* REQUESTS
(A) Reproduce, word for word, the passage of the AutoAttack how-to guide between "Reading time: ~10" and "HEART public GitHub.", inclusive.
(B) Format the rows between the lines holding "order: Fabales" and "common name: Goat's-rue", inclusive, as a two-column CSV with one line per row: the row's text under the column field and its answer under the column value. Put each entry in one quoted field and turn any line breaks into spaces.

How to Simulate AutoAttack

Introduction

This notebook provides a beginner friendly introduction to using auto attack on image classification as part of Test & Evaluation of a small benchmark dataset (Visdrone). AutoAttack is an ensemble or a collection of other attacks or attack configuration, which can be run in parallel. In this notebook, we learn how to instantiate the attack and deduce which attack from all is the most successful. Testing an ensemble of attacks for best performance is a crucial step in T&E.

Intended Audience: All T&E Users

Requirements: Basic Python and Torchvision / ML Skills

Notebook Runtime: Full run of the notebook: <2 minutes

Reading time: ~10 Minutes

Order of Completion: As in contents

Before you begin, you will want to make sure that you download the how-to guide’s companion Jupyter notebook. This notebook allows you to follow along in your own environment and interact with the code as you learn. The code snippets are also included in the documentation, but the notebook is provided for ease of use and to enable you to try things on your own.

Note

The How to Simulate Auto Attacks for Image Classification Companion Notebook can be downloaded via the HEART public GitHub.

Contents

  1. Imports

  2. Load Visdrone Classification Task Data and Model

  3. AutoAttack Initialization

  4. AutoAttack Evaluation

  5. Calculate Clean and Robust Accuracy

  6. Further Evaluation: Plot Samples, Best Attacks

  7. Conclusion

  8. Next Steps

Learning Objectives

  • Autoattack bundles several attacks or parameters for a different attack

  • This allows easy evalution, as the best attack (configuration) can be found

1. Imports and Set-up

We import all necessary libraries for this tutorial. In this order, we first import general libraries such as numpy, then load relevant methods from ART. We then load the corresponding HEART functionality and specific torch functions to support the model. Lastly, we use a command to plot within the notebook.

* PROVIDED ENTRIES
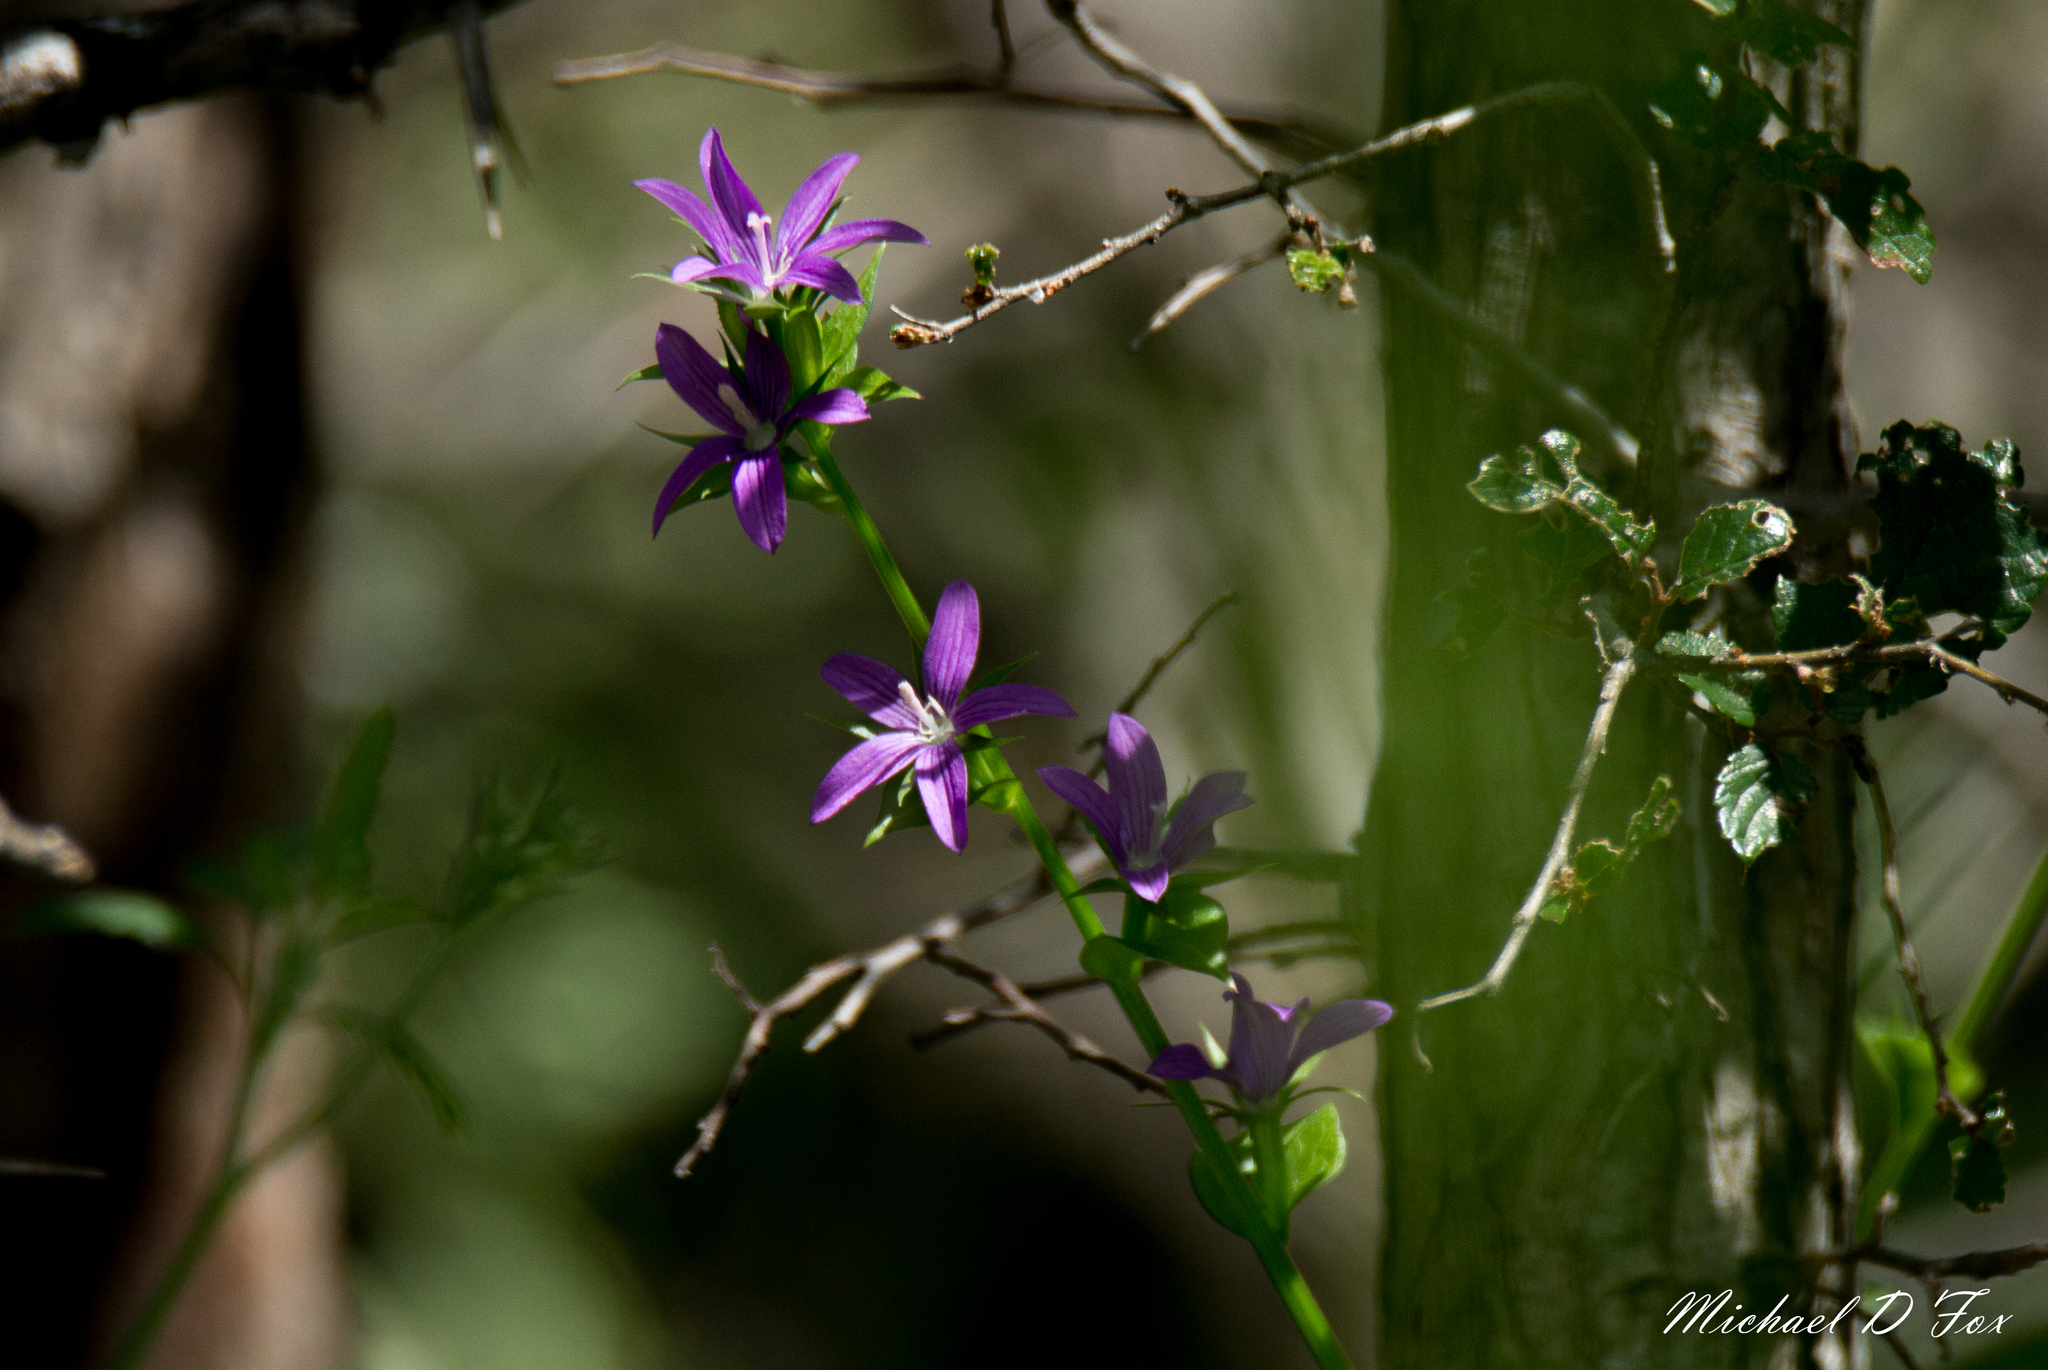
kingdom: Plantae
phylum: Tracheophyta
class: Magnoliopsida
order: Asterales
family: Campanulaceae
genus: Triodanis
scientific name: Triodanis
...
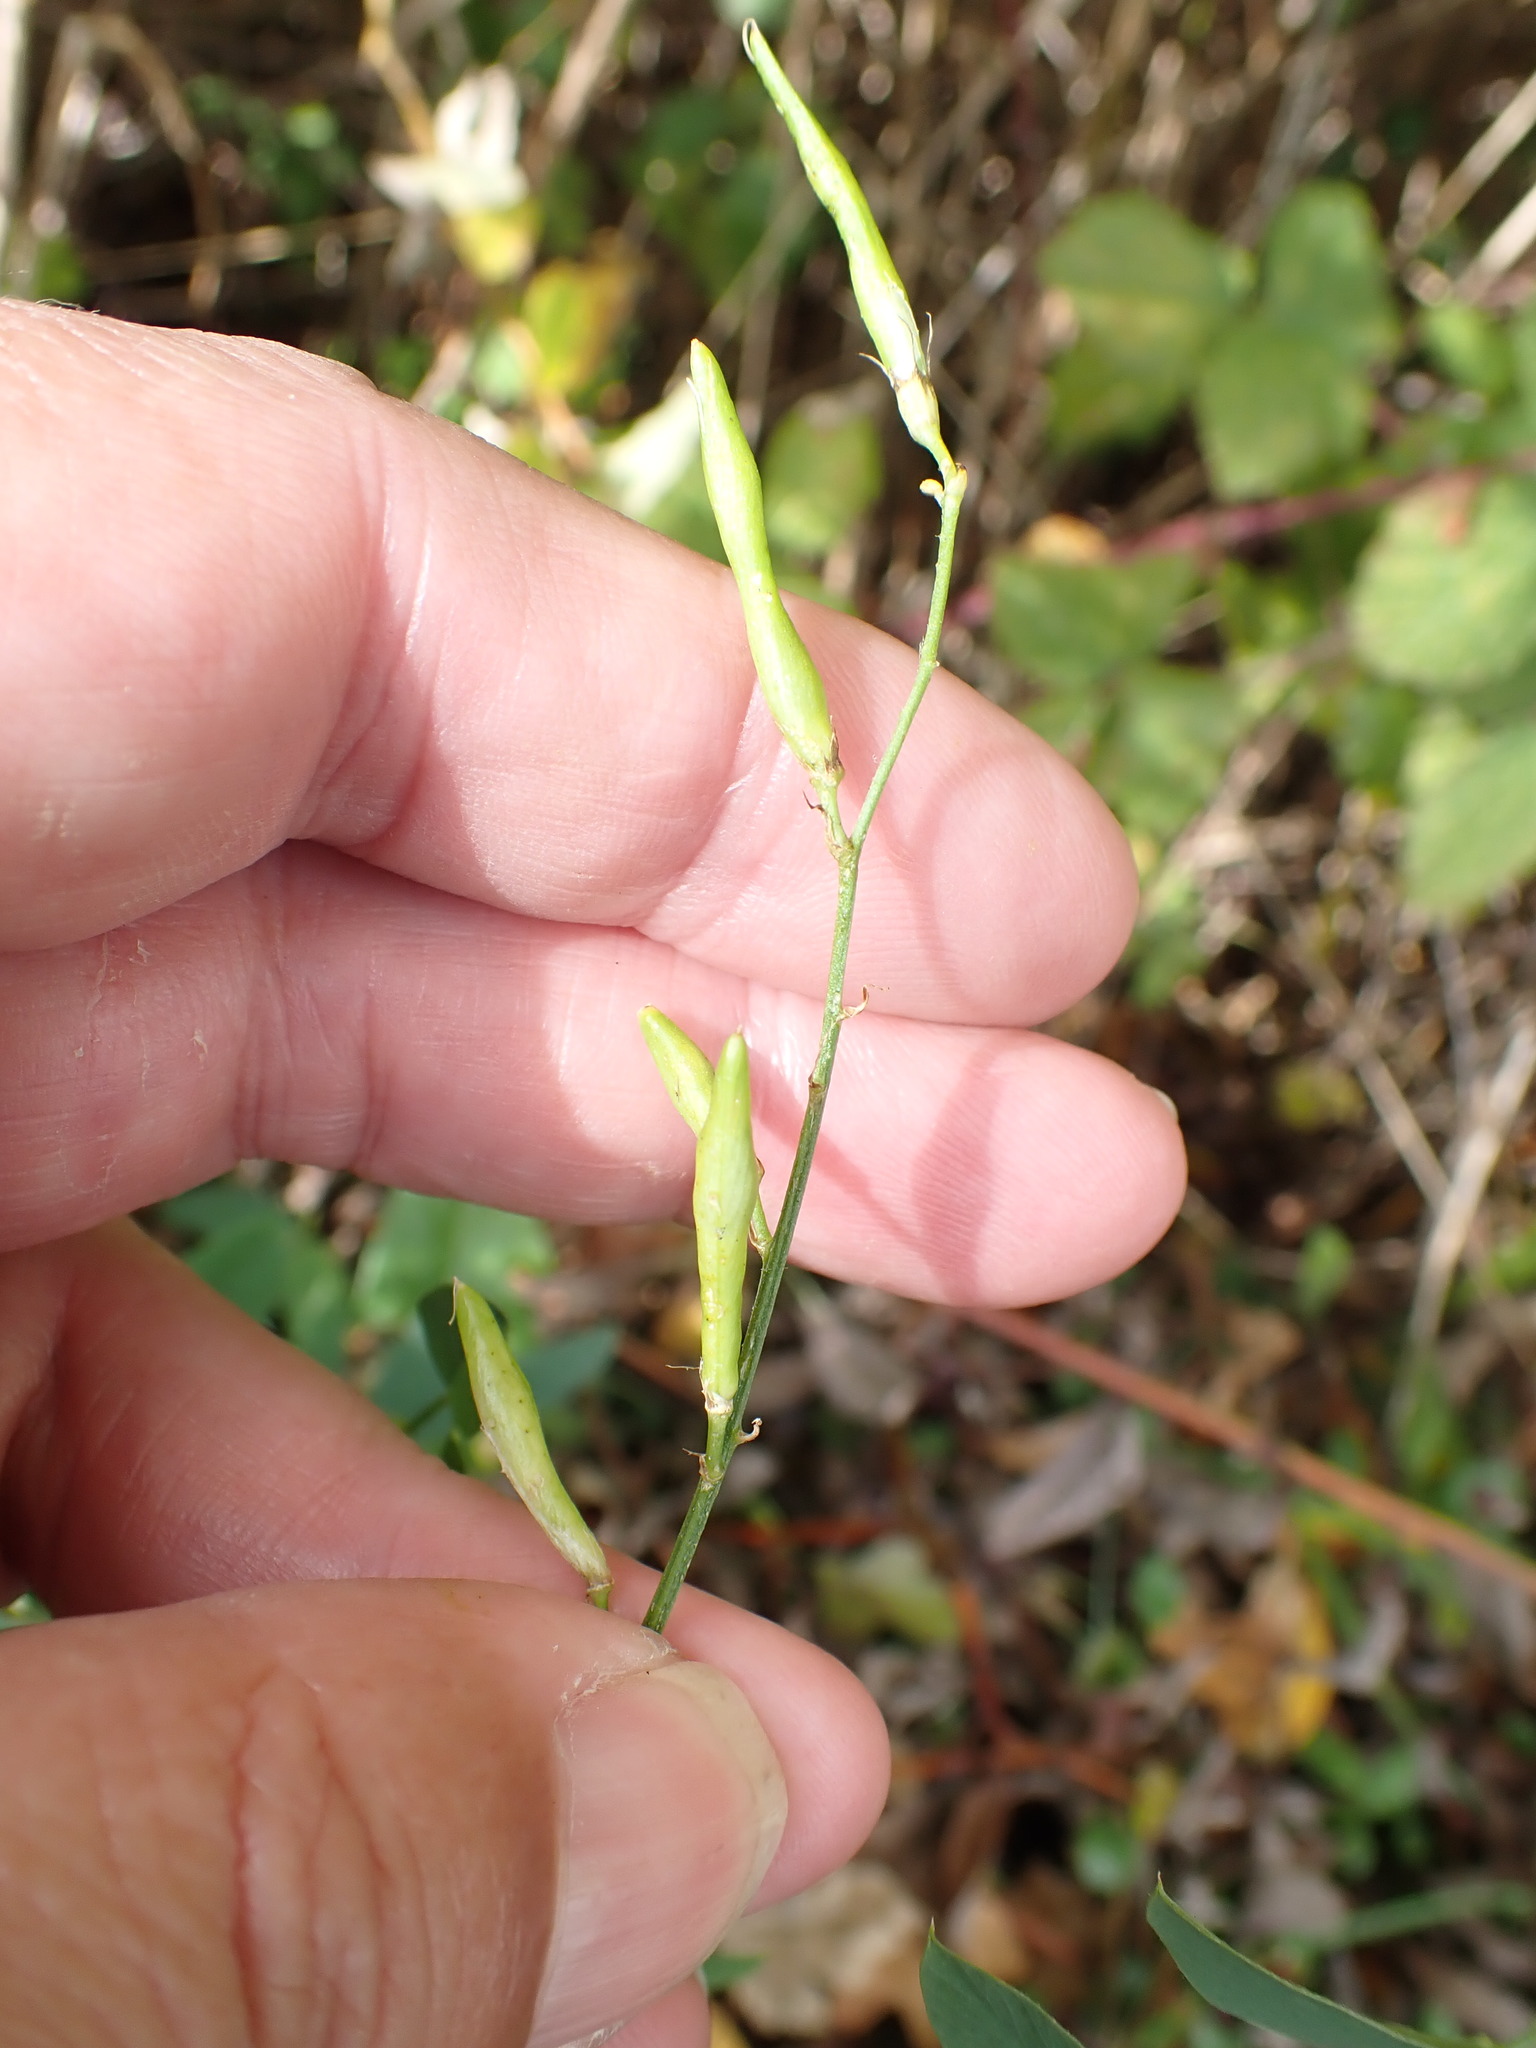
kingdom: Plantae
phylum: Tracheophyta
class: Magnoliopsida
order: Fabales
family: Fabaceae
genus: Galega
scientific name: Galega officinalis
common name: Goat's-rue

* ANSWERS PER TASK
(A)
Reading time: ~10 Minutes

Order of Completion: As in contents

Before you begin, you will want to make sure that you download the how-to guide’s companion Jupyter notebook. This notebook allows you to follow along in your own environment and interact with the code as you learn. The code snippets are also included in the documentation, but the notebook is provided for ease of use and to enable you to try things on your own.

Note

The How to Simulate Auto Attacks for Image Classification Companion Notebook can be downloaded via the HEART public GitHub.

(B)
field,value
"order:","Fabales"
"family:","Fabaceae"
"genus:","Galega"
"scientific name:","Galega officinalis"
"common name:","Goat's-rue"